Jay Schneiderman envisions seating for up to 60 patrons in a new restaurant at the Breakers Motel.
Jay Schneiderman envisions seating for up to 60 patrons in a new restaurant at the Breakers Motel.
T.E. McMorrow
By
T.E. McMorrow

The Breakers Motel on Old Montauk Highway in Montauk is going back to the future, according County Legislator Jay Schneiderman, who owns the motel with his sister, Helen Ficalora. 

Mr. Schneiderman, who has reached the term limit and cannot run for re-election, is planning to renovate the motel’s restaurant, which has not been open for some time. But, he said Monday, it will be quite a different restaurant than those in Montauk that have some residents on edge.

“This is not going to be another Surf Lodge,” he promised. “Closing time will be 9:30, maybe 10, on weekends,” he said. 

The Breakers, which has 25 motel units in 12 buildings and several cottages that were once part of the old fishing village, was opened by his parents, who bought and merged three motels.

Mr. Schneiderman said he had yearned for many years to reopen the restaurant, which was called the Burgundy House Buffet. “You could smell the blueberry muf­fins,” he said, recalling childhood mornings.

The restaurant will have a new name (the shingles were painted burgundy back then) and the menu will be different. “Very healthy,” he said, “a lot of vegetarian dishes and seafood.” 

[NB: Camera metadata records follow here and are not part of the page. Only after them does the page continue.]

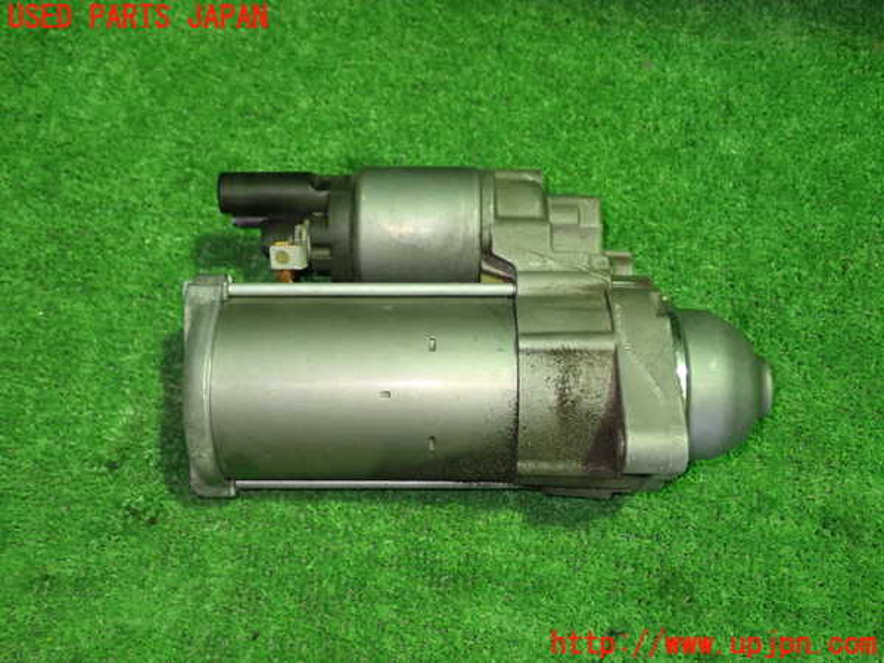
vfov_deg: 35.1
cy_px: 332
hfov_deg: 45.8
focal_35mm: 41
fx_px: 1047
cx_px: 442
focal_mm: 7.31
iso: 800
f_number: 2.8
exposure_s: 1/25
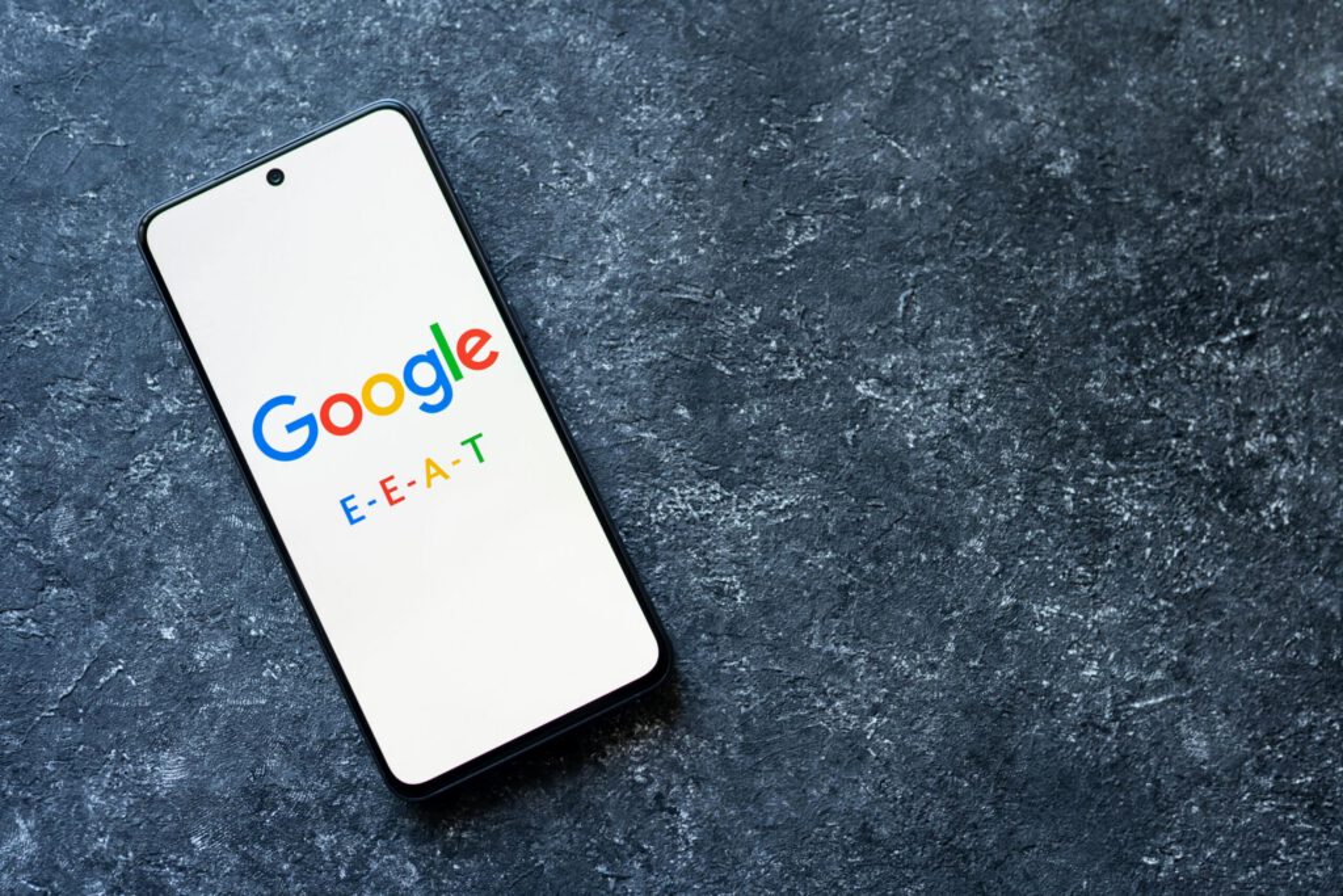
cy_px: 448
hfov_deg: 54.4
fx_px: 1306
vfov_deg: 37.9
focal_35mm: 35
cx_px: 672
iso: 500
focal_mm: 35
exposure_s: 1/100
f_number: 3.5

  The plans call for moving the kitchen to a downstairs space, fully renovating the dining area, and creating an ocean view. Because restaurants are permitted in hotel zones, officials have had no issue with its having been abandoned, he said. 

 Mr. Schneiderman said the Suffolk County Health Services Department had approved seating in the restaurant for 60 people after looking at photographs and postcards to determine what was in the old restaurant. There will be tables for 32 in the dining room, a new bar will seat 8, and the outside deck, already in place, will seat another 20 patrons. The septic system has been replaced with a modern one that can handle the additional flow.

According to a memo to the East Hampton Town Planning Board from Marguerite Wolffsohn, head of the Planning Department, the interior alterations can proceed without site plan approval. 

Mr. Schneiderman called the clientele at the Breakers eclectic, with a mix of Europeans, artists and writers, and families, many of whom return year after year.   

With fingers crossed, he is hoping for a July Fourth opening, although, given what he acknowledged was the difficulty of finding contractors at this time of year, he concedes that August might be more realistic.

There will be lunch and dinner served during the season and a continental breakfast. And, Mr. Schneiderman hopes, fresh blueberry muffins.